_WORK INSTRUCTION_
Compute the number of lines in the following data that include the word "space", and output that number alone.

_DATASET EXTRACT_
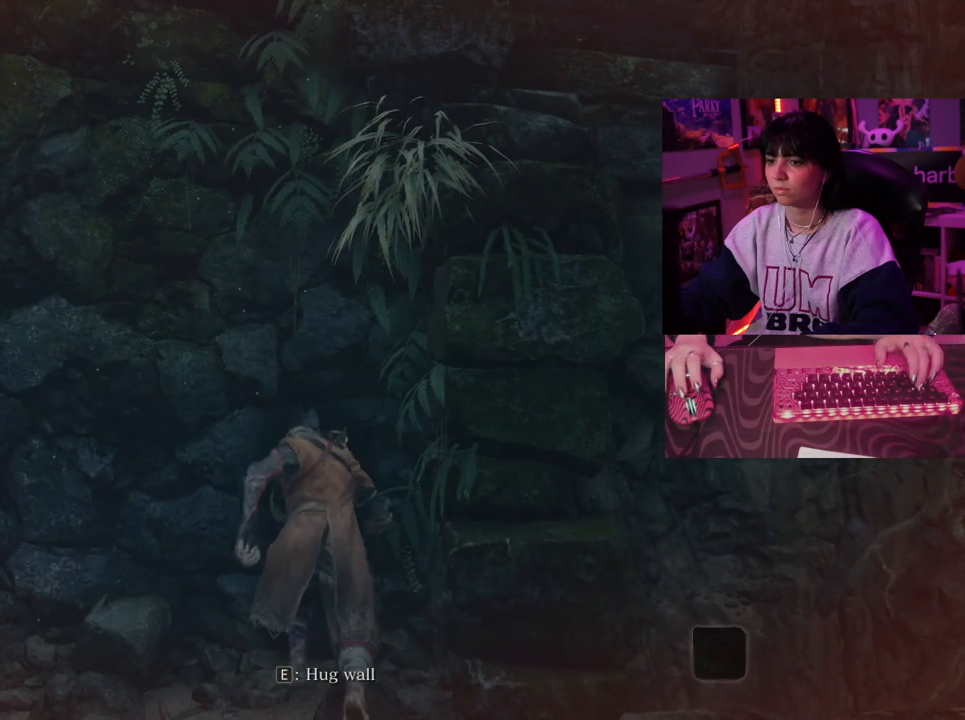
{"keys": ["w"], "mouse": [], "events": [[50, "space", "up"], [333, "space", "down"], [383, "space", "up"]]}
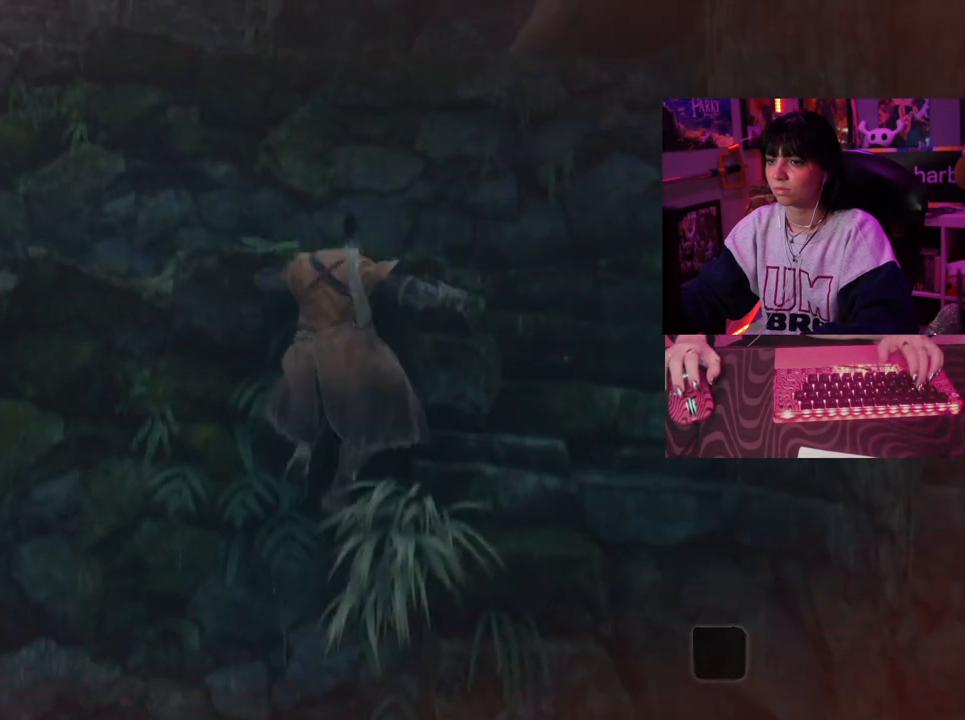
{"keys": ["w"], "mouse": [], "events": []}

...

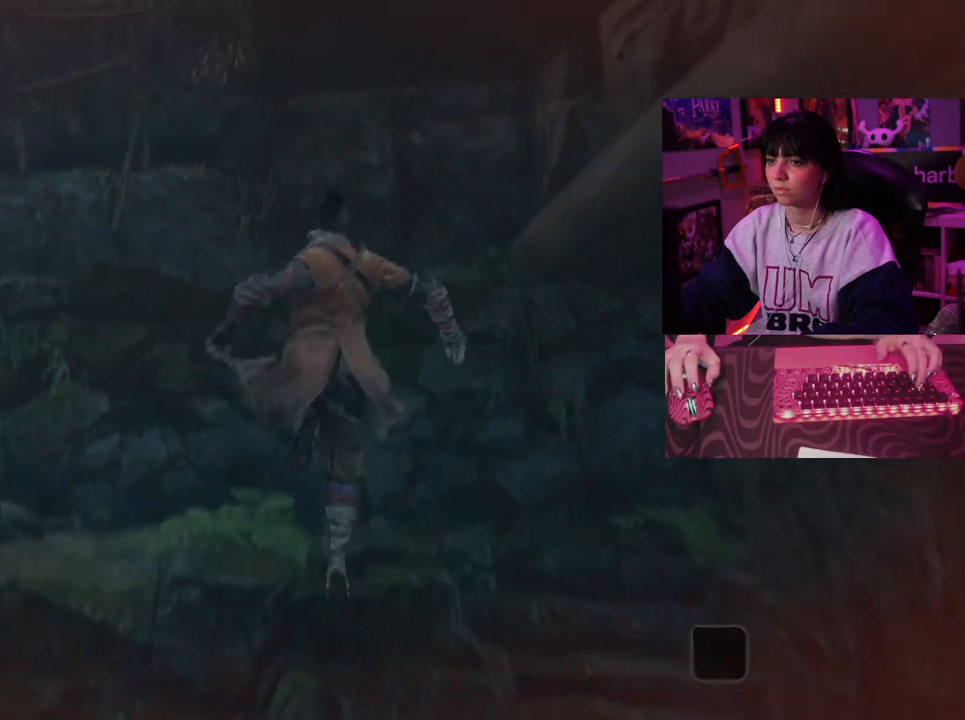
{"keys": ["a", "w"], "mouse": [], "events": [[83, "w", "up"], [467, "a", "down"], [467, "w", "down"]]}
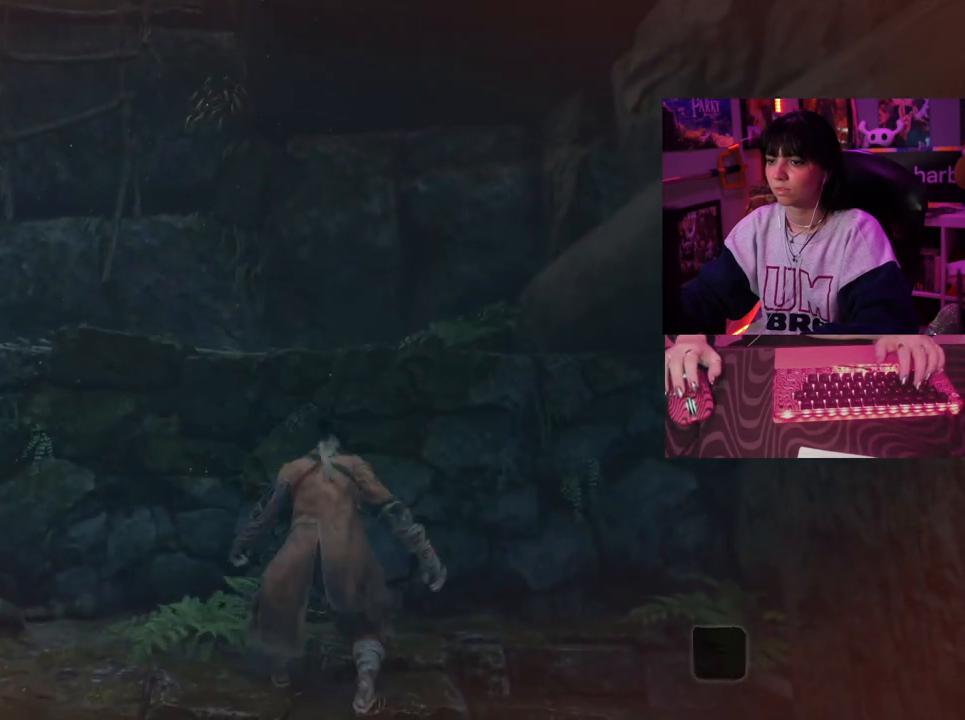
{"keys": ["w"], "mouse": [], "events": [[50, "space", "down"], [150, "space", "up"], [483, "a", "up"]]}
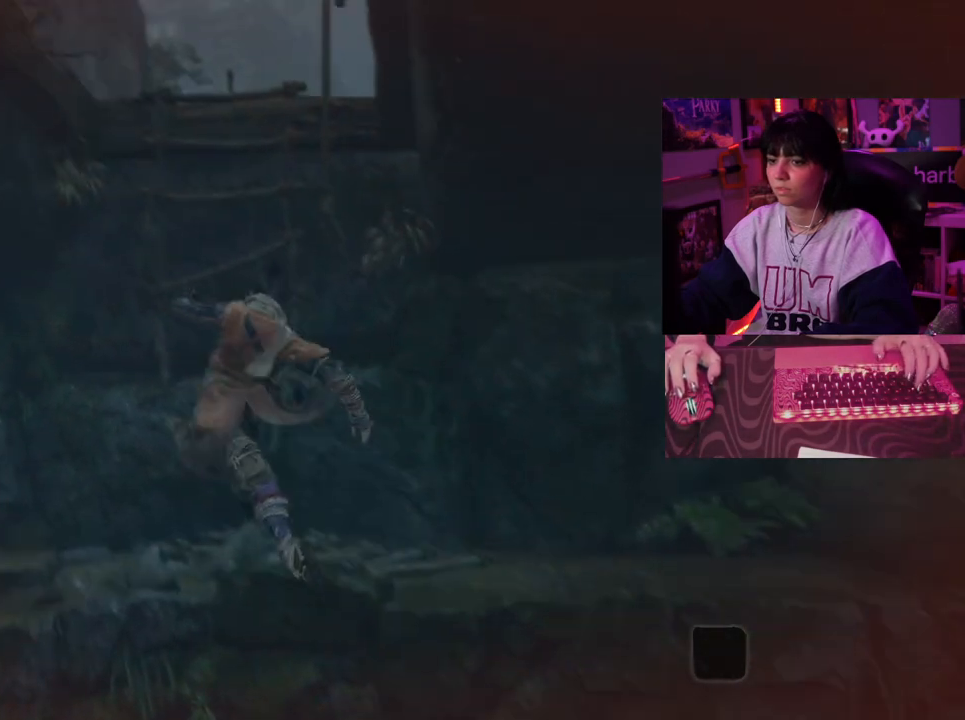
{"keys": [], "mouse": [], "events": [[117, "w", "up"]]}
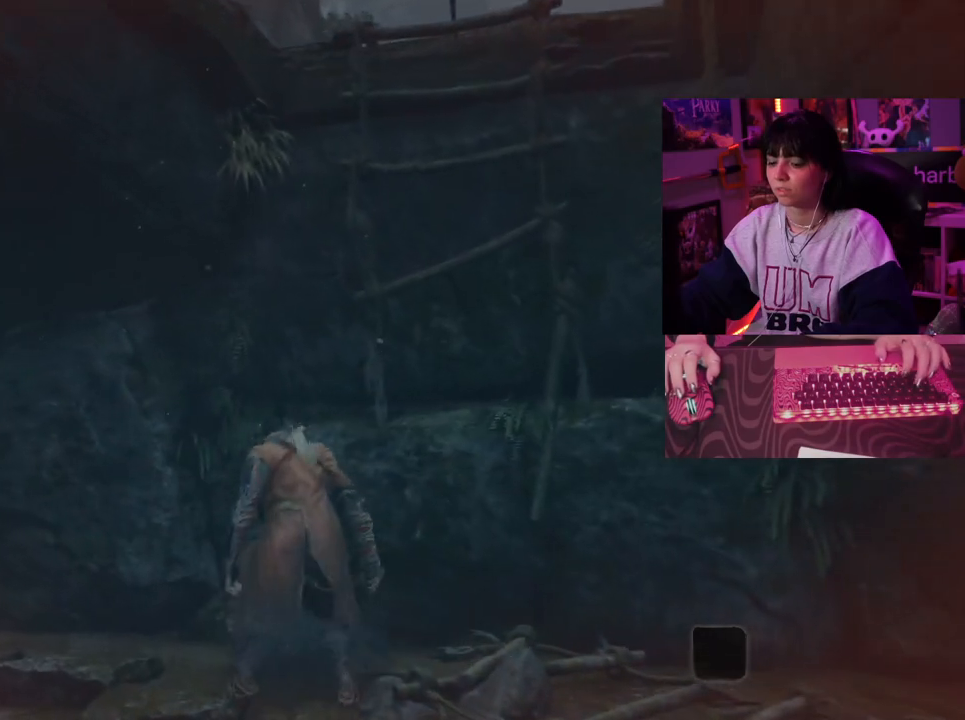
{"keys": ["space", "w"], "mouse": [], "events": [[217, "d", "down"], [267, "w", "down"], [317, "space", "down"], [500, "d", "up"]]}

_REPLY TO THE TASK_
3